Dunque esagera fortemente la destra, che chiama in causa Pino Rauti e grida alla sostituzione etnica. “Una lista islamica vuole portare la sharia nelle istituzioni. Noi stiamo combattendo per avere un futuro come popolo. Perché l’obiettivo della radicalizzazione è sostituire il popolo italiano”, dice Anna Maria Cisint, dimentica del fatto che grazie ai nuovi italiani i cantieri navali di Monfalcone hanno un presente e avranno un futuro. Chi si gode la scena, è Aboubakar Soumahoro.

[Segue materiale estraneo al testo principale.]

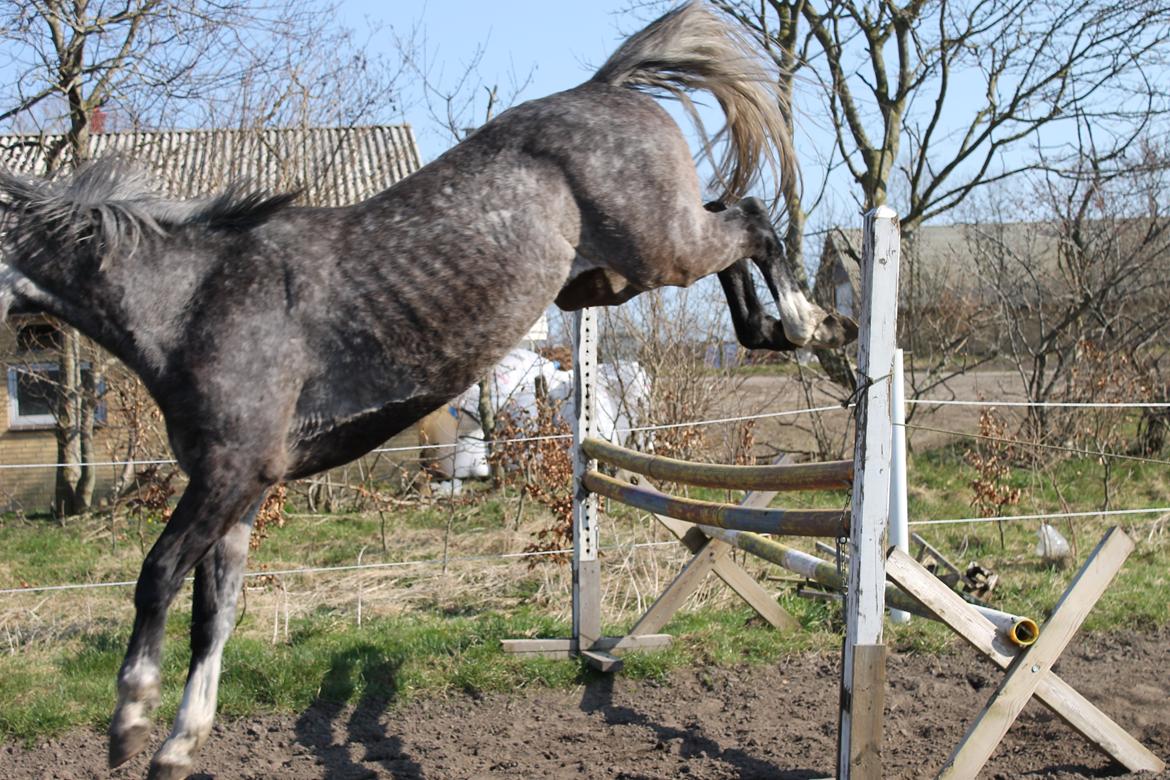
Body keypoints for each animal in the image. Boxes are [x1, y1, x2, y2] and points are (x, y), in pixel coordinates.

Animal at [2, 3, 861, 776]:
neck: (193, 300)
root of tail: (607, 85)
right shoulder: (243, 490)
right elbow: (213, 614)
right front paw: (179, 745)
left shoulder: (228, 474)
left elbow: (156, 577)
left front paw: (129, 720)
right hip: (617, 276)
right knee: (734, 229)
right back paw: (777, 332)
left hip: (659, 245)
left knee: (750, 218)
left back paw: (817, 325)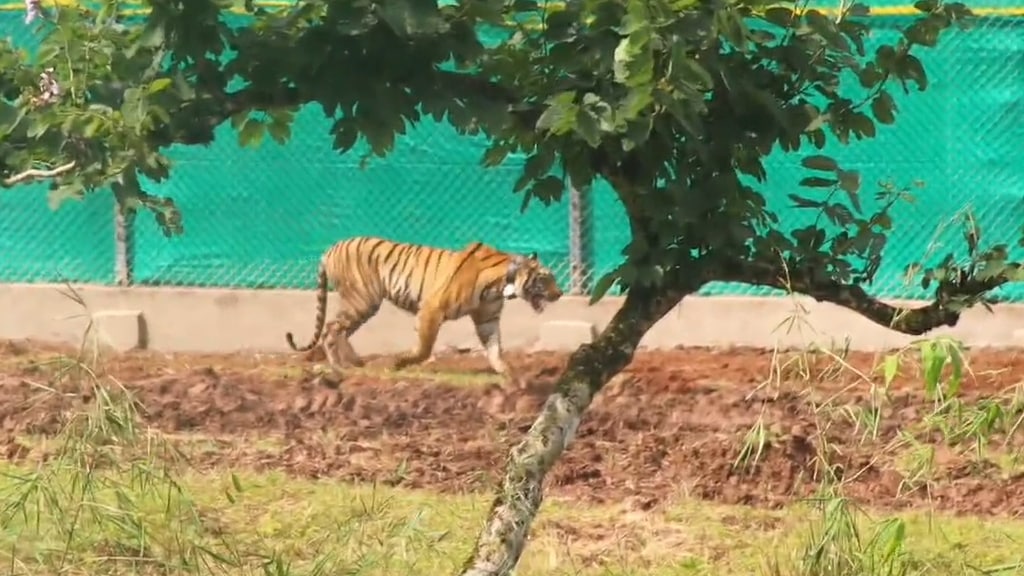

L’ex parlamentare di Avs testa nella città friulana Italia Plurale, il partito che ha fondato nel 2024. Potrebbe far perdere il centrosinistra al primo turno. O risultare decisivo al ballottaggio. E se funziona a Monfalcone, replicare altrove e diventare una nuova spina nel fianco del centrosinistra. Potrebbe sembrare una vendetta nei confronti della coalizione che prima lo ha candidato e poi lo emarginato, dopo i guai giudiziari suoi e della famiglia. E lo è.